**TASK TO COMPLETE**
The string "picture" appears in some lines of the data. Report how many, with no other words.

---------- DATA RECORDS ----------

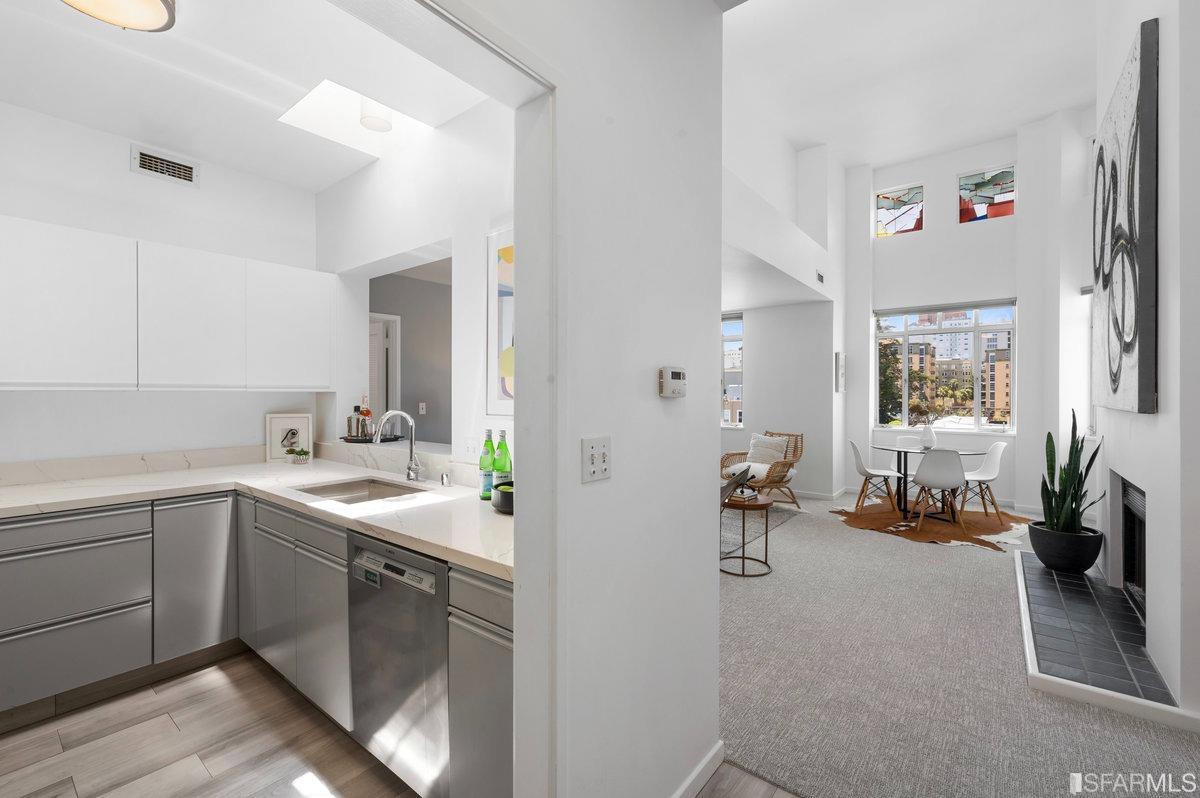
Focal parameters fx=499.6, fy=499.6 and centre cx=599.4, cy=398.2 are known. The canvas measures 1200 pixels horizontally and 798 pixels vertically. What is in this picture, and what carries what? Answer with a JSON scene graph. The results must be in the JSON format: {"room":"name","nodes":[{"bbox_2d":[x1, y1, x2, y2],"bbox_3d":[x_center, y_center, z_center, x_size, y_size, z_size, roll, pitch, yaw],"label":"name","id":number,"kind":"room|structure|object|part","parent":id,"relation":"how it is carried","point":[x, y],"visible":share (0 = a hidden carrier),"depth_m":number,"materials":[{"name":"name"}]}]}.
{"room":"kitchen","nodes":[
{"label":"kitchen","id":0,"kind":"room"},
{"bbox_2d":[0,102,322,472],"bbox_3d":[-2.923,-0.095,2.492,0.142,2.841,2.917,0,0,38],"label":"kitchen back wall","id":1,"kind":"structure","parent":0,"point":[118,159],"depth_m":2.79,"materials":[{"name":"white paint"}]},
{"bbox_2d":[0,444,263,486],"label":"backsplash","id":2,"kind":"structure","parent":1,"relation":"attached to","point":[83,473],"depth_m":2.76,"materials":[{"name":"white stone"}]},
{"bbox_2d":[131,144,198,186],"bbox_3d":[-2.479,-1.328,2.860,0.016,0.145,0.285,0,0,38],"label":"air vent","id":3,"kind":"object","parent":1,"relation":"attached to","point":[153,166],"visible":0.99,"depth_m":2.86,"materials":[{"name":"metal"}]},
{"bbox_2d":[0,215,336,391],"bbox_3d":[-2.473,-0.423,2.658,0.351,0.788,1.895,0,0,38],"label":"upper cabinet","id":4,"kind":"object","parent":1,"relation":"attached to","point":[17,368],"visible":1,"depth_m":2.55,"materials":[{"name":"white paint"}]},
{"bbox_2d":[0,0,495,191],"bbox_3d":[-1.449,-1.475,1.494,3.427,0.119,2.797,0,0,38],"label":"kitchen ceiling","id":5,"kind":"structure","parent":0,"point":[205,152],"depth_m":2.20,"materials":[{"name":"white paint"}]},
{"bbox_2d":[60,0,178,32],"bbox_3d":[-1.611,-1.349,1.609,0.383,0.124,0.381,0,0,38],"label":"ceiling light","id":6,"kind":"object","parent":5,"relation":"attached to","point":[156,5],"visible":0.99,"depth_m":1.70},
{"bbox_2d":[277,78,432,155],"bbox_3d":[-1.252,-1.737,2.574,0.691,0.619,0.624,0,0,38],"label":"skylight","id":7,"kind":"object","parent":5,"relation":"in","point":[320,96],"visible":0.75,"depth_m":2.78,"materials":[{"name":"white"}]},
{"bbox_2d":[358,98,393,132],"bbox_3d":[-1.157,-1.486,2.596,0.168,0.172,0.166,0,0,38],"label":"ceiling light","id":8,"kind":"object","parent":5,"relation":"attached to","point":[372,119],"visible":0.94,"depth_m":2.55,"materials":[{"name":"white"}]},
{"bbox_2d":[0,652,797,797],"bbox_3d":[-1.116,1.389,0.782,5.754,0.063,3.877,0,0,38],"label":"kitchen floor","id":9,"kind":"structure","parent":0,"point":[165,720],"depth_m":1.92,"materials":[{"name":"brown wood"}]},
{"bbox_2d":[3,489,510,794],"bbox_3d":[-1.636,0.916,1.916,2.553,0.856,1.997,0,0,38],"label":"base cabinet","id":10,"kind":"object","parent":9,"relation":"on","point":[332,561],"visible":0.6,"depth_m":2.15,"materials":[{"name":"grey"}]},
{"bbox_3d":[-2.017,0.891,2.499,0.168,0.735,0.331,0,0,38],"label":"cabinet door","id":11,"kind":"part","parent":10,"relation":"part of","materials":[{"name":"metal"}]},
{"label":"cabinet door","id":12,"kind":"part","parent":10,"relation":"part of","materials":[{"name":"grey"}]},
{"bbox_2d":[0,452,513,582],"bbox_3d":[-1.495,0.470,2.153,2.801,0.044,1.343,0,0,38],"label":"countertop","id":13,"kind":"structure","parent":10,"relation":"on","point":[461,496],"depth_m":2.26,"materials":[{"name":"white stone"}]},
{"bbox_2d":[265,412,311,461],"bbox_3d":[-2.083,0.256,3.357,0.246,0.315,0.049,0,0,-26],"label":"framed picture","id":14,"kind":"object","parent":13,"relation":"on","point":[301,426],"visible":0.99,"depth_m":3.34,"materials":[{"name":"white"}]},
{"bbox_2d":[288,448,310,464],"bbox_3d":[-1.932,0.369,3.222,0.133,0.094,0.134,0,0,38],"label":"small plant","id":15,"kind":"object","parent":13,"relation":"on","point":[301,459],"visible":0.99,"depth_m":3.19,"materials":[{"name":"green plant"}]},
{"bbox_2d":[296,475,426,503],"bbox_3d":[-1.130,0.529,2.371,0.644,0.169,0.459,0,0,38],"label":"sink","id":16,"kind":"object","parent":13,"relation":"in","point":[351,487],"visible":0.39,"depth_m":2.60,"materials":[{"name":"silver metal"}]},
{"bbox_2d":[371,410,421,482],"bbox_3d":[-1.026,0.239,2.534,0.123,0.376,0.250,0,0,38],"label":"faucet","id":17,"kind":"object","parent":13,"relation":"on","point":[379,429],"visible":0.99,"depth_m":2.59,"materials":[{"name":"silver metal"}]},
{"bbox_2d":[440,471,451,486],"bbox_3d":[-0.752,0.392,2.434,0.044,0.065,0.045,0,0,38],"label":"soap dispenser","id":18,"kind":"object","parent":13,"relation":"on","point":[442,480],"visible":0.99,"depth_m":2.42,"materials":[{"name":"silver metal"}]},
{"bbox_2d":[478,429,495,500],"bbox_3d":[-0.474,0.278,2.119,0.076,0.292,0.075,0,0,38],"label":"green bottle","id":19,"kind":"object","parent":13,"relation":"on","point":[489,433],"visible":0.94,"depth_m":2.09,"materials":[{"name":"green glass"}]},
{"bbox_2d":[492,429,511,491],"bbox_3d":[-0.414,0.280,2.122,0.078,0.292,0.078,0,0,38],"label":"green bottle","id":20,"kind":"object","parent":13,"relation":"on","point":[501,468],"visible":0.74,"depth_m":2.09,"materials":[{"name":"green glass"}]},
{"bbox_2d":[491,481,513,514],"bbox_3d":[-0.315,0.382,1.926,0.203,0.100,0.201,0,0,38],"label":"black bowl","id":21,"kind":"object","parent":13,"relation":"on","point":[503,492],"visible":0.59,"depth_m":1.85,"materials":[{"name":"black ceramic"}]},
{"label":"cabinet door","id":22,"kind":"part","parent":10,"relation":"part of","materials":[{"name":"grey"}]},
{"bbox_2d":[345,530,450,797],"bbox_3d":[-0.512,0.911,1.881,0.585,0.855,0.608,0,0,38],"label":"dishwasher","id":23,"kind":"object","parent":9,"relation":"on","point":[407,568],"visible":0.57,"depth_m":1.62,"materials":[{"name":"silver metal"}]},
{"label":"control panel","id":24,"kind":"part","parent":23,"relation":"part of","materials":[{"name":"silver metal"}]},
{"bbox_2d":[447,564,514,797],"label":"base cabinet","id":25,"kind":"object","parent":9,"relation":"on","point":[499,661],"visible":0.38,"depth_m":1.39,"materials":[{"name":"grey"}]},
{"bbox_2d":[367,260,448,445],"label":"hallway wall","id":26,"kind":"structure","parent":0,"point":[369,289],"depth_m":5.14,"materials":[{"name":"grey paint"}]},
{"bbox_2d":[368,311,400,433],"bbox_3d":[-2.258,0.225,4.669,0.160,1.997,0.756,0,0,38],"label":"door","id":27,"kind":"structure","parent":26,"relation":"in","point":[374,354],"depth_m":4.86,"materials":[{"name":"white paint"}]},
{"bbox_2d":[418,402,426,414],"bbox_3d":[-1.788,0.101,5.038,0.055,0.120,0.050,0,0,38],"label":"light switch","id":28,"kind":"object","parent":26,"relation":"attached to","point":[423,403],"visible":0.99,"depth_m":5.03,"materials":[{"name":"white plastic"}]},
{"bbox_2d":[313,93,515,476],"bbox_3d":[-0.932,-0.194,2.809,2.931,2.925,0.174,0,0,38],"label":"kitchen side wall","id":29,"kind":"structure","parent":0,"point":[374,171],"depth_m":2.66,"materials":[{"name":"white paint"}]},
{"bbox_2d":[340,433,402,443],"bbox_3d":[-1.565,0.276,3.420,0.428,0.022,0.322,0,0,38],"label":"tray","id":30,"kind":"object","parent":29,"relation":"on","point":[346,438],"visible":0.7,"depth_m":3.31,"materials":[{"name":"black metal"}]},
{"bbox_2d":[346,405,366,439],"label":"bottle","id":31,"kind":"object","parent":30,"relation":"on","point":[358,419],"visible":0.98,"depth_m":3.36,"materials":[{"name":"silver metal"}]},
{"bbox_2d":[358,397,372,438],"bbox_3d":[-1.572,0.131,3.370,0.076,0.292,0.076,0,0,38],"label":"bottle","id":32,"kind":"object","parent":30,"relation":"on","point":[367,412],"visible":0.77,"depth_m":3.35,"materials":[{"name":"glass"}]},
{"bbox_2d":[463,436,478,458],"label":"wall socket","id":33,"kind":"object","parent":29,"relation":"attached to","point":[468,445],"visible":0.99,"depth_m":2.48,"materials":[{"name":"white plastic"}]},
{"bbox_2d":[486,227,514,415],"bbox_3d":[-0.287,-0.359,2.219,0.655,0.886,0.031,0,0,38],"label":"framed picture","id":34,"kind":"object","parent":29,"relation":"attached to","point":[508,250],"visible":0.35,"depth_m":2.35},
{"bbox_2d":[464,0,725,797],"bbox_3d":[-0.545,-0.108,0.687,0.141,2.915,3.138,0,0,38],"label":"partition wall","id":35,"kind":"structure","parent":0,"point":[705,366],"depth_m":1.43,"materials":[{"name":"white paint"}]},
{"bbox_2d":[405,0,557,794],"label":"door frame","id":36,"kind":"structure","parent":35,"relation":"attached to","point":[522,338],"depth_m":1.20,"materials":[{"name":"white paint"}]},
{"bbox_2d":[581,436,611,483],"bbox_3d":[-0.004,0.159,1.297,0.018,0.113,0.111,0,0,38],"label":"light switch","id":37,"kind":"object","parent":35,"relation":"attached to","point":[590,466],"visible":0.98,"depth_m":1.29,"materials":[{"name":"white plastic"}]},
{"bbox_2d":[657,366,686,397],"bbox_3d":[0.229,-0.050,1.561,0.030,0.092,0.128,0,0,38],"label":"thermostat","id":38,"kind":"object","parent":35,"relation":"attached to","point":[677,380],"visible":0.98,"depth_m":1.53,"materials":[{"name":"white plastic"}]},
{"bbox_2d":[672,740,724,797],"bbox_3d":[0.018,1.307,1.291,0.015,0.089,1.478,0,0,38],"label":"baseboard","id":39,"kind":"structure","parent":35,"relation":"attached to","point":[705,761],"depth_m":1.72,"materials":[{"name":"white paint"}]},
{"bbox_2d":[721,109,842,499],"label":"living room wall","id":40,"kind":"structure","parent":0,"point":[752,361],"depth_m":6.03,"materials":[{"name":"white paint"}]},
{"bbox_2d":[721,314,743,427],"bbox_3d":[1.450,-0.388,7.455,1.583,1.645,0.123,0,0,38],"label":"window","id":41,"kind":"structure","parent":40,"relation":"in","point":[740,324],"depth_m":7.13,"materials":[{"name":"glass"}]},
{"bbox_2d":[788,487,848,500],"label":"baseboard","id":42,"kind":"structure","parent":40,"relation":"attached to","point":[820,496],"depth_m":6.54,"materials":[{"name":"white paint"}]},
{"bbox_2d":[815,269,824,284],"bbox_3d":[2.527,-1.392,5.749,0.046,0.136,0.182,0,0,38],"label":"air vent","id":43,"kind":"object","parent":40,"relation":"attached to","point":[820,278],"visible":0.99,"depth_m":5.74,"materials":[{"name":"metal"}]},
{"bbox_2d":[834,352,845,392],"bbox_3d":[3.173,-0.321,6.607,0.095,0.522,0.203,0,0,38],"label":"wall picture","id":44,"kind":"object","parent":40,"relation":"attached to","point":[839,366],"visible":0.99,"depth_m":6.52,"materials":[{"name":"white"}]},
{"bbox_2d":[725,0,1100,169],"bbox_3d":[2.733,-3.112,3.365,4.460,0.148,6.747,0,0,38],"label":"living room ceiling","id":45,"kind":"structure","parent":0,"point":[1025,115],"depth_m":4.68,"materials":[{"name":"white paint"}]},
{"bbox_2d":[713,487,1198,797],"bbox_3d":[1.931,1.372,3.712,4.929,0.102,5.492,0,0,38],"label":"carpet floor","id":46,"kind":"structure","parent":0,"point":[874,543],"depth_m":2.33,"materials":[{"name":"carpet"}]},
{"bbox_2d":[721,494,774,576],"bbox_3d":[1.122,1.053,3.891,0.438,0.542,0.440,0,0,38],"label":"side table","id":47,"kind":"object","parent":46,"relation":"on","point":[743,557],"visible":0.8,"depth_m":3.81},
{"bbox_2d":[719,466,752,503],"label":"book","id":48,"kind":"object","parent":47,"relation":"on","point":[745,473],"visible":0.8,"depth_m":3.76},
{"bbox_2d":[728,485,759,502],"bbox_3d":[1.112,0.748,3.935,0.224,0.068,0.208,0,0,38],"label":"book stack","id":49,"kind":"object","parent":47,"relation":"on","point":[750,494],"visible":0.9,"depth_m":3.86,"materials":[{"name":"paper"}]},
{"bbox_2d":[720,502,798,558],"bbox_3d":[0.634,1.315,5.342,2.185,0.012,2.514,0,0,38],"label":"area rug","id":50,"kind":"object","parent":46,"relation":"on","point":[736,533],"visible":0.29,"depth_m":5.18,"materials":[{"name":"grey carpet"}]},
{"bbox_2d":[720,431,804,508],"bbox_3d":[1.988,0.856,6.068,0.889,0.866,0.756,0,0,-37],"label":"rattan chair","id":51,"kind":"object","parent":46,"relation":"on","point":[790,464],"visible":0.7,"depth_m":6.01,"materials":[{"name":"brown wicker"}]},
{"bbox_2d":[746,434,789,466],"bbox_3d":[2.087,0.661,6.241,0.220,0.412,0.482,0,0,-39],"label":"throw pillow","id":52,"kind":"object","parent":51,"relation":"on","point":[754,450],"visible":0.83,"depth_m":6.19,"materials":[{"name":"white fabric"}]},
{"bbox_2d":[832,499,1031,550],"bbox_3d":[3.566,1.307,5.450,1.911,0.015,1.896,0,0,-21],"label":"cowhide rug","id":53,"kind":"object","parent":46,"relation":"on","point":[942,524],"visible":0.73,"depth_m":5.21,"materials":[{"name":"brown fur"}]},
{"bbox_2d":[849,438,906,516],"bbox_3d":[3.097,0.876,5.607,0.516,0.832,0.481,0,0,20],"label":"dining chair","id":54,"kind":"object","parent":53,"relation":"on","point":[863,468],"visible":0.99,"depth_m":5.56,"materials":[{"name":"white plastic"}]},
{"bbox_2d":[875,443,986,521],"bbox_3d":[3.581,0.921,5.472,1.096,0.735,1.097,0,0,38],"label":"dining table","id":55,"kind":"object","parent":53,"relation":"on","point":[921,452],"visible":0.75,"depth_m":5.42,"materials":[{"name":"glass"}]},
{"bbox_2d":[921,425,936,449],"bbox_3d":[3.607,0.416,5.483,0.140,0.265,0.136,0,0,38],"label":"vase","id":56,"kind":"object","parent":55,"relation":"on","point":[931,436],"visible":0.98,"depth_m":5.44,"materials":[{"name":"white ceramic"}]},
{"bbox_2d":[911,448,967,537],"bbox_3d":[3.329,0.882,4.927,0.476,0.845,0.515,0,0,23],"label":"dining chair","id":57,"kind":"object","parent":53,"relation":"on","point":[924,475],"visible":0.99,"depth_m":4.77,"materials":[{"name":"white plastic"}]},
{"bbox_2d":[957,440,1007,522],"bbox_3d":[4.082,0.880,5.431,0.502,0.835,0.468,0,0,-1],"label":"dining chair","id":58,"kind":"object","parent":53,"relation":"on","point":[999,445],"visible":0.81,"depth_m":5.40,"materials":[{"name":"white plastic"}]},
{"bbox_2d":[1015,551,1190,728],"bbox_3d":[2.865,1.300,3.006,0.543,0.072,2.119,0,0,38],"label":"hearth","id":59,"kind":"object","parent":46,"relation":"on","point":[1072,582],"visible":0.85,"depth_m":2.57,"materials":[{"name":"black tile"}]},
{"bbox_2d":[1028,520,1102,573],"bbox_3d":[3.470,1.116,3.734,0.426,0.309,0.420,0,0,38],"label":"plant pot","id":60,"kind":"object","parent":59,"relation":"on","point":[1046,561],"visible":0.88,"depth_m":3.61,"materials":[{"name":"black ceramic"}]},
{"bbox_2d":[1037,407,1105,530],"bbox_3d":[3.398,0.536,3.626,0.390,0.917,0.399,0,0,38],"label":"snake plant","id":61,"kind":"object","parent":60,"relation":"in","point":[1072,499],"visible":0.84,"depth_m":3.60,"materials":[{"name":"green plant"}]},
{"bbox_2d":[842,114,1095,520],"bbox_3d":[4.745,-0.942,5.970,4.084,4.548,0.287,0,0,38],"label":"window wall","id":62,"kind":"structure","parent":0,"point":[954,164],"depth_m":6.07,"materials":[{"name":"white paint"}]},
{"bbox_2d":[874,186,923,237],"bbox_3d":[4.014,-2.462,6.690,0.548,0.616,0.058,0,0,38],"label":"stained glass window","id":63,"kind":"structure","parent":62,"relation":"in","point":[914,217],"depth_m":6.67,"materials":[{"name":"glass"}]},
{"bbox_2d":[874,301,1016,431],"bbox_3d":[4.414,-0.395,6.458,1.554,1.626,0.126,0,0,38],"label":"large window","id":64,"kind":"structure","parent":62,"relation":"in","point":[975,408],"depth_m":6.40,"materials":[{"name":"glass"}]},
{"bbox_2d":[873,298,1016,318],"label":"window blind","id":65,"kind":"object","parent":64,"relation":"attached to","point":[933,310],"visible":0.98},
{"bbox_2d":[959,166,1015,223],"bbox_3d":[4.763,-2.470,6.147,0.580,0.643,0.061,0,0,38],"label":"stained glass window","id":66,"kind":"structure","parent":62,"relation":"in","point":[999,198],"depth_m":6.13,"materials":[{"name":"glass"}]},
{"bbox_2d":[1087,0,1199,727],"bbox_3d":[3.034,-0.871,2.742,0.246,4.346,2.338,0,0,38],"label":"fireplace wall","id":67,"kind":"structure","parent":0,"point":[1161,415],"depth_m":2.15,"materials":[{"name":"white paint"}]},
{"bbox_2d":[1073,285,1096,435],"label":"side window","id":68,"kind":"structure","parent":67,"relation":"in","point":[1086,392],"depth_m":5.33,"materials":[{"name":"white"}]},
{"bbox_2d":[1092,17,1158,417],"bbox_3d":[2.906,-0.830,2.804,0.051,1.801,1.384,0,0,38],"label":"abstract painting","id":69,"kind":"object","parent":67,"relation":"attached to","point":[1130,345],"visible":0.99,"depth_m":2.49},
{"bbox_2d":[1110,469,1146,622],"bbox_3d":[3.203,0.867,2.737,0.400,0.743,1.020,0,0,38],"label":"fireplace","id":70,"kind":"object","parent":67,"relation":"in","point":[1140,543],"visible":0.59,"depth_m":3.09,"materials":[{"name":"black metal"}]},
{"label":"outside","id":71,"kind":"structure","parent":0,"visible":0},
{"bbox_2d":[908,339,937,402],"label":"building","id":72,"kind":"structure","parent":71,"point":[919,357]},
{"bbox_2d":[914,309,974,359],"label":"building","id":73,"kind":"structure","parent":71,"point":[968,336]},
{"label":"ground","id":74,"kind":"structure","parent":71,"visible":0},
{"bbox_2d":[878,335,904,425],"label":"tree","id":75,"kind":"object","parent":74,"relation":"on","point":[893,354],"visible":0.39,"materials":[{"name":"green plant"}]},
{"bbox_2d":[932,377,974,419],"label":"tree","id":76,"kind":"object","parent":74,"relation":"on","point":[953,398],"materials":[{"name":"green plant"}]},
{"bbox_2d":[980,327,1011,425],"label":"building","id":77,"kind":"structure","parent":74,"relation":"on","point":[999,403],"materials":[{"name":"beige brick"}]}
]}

----------

**PROBLEM SOLUTION**
4